First, we went over the basics. The Mars Science Lander (MSL), also known as Curiosity, is a roving robotic field geologist the size of a small car. It contains several cameras, an infrared laser to drill through rocks, and a suite of instruments to determine the chemical and mineralogical compositions of rocks. It landed at Gale Crater, thought to harbor evidence of water on Mars. We know at this point that liquid water did exist on the surface of Mars, but we’d like to know more about how much was there and for how long it stayed.

In the less than a year since landing, MSL has provided valuable insight into its surroundings, though it has only moved 500 meters from its landing site. The scientists controlling the rover have stopped to investigate as many interesting targets as they could, hence the lack of range. Recently, outcrops of rock have shown pebble sizes characteristic of stream flows up to a meter deep and carried over several kilometers. Dr. Summer points out that it looks a lot like the now-empty stream beds seem in a Atacama Desert of Chile on Earth. The image at left shows one such outcrop named Hottah.

In addition to the readily visible evidence of stream beds, MSL has also probed into the fractures in rocks that contain water-forming minerals, not unlike that which can form in your bathtub. These calcium and sulfate rich veins are seen by Curiosity’s ChemCam and are very much like similar geological structures seen on Earth. The results of x-ray spectroscopy from another instrument show various clays in existence in these rocks, yet another sign of water.

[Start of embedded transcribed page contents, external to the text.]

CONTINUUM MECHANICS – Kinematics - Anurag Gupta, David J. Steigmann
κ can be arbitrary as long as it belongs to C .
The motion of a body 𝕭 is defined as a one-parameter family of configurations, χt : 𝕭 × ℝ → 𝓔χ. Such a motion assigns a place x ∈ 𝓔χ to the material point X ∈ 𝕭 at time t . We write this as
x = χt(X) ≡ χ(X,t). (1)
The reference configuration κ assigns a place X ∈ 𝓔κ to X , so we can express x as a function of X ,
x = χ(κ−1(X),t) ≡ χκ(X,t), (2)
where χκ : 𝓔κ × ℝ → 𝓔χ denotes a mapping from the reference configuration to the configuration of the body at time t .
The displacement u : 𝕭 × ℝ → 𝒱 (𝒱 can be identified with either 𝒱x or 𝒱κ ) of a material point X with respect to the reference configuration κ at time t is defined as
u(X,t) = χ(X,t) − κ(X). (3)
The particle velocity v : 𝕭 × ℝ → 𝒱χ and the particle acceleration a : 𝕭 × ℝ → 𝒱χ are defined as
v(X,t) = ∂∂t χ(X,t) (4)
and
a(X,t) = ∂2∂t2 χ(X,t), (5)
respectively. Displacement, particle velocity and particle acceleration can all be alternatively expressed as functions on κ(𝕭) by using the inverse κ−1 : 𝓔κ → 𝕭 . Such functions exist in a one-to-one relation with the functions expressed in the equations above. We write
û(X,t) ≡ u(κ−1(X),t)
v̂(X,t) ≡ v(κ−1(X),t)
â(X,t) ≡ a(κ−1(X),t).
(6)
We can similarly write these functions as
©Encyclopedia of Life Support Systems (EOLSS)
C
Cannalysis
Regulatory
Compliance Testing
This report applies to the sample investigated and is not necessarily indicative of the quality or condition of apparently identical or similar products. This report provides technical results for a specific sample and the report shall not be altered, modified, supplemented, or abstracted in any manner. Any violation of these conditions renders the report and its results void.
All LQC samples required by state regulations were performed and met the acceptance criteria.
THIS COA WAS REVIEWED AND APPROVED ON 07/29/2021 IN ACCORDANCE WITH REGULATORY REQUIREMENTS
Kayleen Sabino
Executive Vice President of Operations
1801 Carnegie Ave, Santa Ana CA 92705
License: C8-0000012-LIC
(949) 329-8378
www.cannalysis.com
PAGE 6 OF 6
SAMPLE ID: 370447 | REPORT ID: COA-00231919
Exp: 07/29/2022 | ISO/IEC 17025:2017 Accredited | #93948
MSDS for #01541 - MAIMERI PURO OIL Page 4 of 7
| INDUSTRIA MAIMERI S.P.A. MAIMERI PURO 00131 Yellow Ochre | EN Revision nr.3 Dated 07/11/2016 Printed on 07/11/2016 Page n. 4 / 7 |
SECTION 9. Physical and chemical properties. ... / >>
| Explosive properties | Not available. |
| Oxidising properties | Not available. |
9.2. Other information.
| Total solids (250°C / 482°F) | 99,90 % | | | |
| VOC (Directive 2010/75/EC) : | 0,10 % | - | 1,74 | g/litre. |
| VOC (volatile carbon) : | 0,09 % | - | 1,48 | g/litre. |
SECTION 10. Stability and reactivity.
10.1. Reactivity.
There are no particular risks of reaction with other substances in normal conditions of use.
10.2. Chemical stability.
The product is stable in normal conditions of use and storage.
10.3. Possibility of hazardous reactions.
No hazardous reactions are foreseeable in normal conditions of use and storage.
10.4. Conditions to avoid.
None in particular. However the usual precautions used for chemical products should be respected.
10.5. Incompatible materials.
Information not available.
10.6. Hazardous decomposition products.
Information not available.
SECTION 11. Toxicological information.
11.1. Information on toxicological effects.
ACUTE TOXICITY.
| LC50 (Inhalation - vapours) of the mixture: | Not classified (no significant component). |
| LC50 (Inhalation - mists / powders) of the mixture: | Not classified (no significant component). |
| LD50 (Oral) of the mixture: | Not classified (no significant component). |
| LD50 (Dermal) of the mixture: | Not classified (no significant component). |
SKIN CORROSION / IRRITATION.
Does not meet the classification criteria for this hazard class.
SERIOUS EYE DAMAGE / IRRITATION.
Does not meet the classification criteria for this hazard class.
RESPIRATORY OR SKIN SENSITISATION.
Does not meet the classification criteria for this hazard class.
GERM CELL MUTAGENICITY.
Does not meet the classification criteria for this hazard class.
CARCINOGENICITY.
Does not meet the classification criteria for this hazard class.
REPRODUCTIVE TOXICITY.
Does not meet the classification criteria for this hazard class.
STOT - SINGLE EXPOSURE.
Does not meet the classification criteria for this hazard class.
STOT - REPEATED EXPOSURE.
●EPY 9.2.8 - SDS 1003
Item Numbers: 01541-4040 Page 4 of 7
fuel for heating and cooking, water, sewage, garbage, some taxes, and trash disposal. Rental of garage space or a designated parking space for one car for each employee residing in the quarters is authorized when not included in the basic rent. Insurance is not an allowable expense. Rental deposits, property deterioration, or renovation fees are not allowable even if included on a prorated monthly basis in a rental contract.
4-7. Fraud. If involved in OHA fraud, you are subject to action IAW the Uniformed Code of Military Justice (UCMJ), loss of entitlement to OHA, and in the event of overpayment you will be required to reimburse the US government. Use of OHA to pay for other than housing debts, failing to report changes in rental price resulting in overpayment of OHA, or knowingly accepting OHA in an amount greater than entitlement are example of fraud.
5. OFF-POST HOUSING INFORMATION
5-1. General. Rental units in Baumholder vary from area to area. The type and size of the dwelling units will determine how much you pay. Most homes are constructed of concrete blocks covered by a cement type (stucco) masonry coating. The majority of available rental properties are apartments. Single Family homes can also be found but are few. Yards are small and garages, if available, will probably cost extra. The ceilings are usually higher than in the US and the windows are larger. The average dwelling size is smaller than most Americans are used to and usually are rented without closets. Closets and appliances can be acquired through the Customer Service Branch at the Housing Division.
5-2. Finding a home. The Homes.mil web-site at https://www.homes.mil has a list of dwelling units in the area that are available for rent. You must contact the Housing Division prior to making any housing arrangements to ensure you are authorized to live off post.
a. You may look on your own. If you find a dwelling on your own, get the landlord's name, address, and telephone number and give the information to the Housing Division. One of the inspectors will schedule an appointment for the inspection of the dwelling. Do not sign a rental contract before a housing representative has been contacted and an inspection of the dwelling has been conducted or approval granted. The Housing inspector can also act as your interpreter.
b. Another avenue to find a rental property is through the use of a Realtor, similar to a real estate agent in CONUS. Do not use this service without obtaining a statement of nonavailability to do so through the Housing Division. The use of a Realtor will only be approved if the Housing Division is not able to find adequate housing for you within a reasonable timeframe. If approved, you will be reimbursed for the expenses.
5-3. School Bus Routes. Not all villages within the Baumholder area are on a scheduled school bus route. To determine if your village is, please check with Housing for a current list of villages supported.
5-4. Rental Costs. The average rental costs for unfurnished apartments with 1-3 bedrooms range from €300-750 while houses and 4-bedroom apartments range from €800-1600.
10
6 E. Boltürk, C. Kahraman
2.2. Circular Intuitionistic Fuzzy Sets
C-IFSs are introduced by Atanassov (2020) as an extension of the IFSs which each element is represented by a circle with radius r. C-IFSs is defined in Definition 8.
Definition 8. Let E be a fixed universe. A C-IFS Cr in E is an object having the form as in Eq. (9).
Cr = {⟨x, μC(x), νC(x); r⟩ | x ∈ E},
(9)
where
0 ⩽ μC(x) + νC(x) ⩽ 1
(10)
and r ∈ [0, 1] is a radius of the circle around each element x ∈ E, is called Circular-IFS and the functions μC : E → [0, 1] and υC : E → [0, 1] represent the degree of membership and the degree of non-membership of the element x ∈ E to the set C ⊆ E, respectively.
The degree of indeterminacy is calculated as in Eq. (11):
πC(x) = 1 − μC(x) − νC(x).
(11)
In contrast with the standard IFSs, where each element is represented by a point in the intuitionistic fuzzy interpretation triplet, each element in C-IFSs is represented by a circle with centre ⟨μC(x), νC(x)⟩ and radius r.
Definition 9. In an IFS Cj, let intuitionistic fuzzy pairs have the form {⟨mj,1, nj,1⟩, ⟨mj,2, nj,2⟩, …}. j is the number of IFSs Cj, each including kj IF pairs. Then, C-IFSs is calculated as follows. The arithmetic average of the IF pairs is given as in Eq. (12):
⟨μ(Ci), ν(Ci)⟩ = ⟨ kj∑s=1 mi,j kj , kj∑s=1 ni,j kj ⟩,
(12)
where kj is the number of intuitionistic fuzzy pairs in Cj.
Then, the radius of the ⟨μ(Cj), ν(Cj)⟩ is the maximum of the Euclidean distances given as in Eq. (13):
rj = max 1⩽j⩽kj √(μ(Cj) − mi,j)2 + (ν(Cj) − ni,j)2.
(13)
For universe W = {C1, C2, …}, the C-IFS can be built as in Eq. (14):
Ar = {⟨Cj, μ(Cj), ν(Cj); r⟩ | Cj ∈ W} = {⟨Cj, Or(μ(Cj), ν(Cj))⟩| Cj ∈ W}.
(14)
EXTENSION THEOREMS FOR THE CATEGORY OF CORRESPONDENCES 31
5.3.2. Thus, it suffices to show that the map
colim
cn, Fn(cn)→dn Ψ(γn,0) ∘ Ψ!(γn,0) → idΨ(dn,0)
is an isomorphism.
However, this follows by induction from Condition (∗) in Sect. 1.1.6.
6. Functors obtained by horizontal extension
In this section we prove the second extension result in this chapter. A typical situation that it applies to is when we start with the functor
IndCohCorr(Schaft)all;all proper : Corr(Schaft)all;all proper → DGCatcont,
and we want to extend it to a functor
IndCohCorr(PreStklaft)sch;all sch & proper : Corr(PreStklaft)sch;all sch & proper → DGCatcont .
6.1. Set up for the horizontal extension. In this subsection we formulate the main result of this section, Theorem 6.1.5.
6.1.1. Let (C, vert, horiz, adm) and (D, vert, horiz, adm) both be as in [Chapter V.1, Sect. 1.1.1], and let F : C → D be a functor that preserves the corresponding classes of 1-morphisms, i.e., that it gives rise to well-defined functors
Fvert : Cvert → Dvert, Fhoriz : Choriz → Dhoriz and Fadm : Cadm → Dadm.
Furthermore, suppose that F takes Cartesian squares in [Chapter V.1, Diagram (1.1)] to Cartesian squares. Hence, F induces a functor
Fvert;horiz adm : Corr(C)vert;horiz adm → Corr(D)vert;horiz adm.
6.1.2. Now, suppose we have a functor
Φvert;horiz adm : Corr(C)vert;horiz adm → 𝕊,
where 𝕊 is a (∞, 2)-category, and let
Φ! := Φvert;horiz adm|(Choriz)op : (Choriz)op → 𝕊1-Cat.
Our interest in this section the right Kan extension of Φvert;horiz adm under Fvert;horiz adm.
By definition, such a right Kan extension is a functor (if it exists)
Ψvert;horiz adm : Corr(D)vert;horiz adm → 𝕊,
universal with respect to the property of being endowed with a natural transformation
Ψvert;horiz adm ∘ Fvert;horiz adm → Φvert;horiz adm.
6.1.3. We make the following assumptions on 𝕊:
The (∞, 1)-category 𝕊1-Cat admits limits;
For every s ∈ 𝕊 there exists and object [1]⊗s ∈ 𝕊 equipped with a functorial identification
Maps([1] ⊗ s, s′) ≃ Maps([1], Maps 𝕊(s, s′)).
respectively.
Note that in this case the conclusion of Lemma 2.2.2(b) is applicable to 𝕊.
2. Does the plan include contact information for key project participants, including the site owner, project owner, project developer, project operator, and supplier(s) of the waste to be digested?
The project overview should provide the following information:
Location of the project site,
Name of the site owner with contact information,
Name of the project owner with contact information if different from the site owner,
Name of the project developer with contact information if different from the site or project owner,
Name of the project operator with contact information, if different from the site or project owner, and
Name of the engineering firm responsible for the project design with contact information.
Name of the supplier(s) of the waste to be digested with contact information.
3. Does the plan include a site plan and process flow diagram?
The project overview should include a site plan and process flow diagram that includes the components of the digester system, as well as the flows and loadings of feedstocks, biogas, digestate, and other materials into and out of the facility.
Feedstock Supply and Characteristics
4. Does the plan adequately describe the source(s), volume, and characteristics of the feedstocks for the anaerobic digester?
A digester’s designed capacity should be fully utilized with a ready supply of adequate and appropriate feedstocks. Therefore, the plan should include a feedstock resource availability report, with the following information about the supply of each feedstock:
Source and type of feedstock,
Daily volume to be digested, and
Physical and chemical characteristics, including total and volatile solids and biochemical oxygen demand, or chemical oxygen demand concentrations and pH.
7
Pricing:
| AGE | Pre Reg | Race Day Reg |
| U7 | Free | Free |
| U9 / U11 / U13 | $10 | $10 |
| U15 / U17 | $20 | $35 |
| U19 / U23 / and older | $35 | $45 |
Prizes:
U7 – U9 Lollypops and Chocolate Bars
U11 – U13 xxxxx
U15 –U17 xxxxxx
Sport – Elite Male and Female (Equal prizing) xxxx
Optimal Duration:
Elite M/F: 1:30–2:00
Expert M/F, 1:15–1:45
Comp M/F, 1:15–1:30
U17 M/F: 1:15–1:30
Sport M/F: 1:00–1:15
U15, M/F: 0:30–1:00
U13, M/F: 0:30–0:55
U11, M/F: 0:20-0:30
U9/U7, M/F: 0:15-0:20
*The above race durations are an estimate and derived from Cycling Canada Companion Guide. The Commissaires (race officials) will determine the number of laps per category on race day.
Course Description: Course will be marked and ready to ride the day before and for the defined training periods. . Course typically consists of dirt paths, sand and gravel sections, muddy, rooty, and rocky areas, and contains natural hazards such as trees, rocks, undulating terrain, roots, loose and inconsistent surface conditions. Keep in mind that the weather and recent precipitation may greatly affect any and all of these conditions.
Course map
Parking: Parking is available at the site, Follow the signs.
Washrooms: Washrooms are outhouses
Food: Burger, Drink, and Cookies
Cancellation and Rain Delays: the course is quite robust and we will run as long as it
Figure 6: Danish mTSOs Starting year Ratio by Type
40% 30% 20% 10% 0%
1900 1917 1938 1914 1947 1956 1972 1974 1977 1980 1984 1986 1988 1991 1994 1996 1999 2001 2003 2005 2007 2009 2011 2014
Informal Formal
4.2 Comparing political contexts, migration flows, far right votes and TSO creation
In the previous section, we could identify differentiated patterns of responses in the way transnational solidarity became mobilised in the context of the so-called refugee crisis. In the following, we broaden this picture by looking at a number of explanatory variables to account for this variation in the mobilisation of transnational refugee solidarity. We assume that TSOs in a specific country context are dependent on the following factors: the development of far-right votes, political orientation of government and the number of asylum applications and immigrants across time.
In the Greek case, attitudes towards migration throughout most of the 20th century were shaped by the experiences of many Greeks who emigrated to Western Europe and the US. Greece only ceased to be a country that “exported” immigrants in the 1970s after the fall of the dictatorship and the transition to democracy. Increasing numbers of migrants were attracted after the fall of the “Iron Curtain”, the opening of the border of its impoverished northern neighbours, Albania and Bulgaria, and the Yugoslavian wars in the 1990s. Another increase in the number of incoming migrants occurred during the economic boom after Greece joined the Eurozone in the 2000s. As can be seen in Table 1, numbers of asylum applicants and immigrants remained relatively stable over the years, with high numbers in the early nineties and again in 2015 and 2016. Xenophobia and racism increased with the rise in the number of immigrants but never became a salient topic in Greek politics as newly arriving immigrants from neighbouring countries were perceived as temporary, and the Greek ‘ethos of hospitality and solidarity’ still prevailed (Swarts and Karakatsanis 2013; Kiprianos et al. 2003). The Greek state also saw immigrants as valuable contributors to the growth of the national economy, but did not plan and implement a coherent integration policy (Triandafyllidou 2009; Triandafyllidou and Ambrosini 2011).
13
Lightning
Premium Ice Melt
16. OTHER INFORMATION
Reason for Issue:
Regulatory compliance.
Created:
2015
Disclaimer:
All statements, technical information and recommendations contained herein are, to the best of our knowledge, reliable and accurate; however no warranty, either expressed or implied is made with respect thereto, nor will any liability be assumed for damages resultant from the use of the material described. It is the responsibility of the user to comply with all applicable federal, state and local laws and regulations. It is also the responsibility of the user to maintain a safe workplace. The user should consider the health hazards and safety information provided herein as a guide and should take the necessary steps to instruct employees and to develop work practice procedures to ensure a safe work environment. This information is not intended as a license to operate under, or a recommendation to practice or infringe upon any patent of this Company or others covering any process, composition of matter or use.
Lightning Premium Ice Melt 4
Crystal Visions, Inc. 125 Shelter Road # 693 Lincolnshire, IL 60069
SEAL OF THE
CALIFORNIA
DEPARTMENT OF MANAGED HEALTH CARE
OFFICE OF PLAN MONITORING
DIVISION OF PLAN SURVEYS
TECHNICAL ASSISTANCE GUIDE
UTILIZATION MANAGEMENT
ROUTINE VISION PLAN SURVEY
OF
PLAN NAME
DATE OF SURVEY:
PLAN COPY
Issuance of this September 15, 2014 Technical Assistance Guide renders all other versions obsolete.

Although no organic molecules have been seen by breaking down and analyzing the rocks around MSL, the main mission goals have already been met, that being to characterize the an environment that could be conducive to life on Mars. Evidence shows that water flowed through Gale Crater, specifically low-salinity, moderate pH water that people and microbes may find particularly useful for survival. What is left is a dry, dusty desert under an atmosphere far too thin to support human life, but the long rich history of Mars may yet surprise us.

MSL still has 8 kilometers to go until it reached the central peak of the Gale Crater, Mount Sharp. Undoubtedly, the mission team will stop along the way to investigate whatever interesting rocks are found along the way. The panoramas provided by Curiosity show that it would take a good 50 years or more to investigate everything interesting within the rover’s field of view. Sadly, we don’t have 50 years to explore Gale Crater. But the target of Mount Sharp will prove interesting as it is a mountain of sedimentary layers, and thus will provide a look at the geology of Gale Crater over several periods of Martian geologic history. I’d suggest we all stay tuned for the fabulous science to come.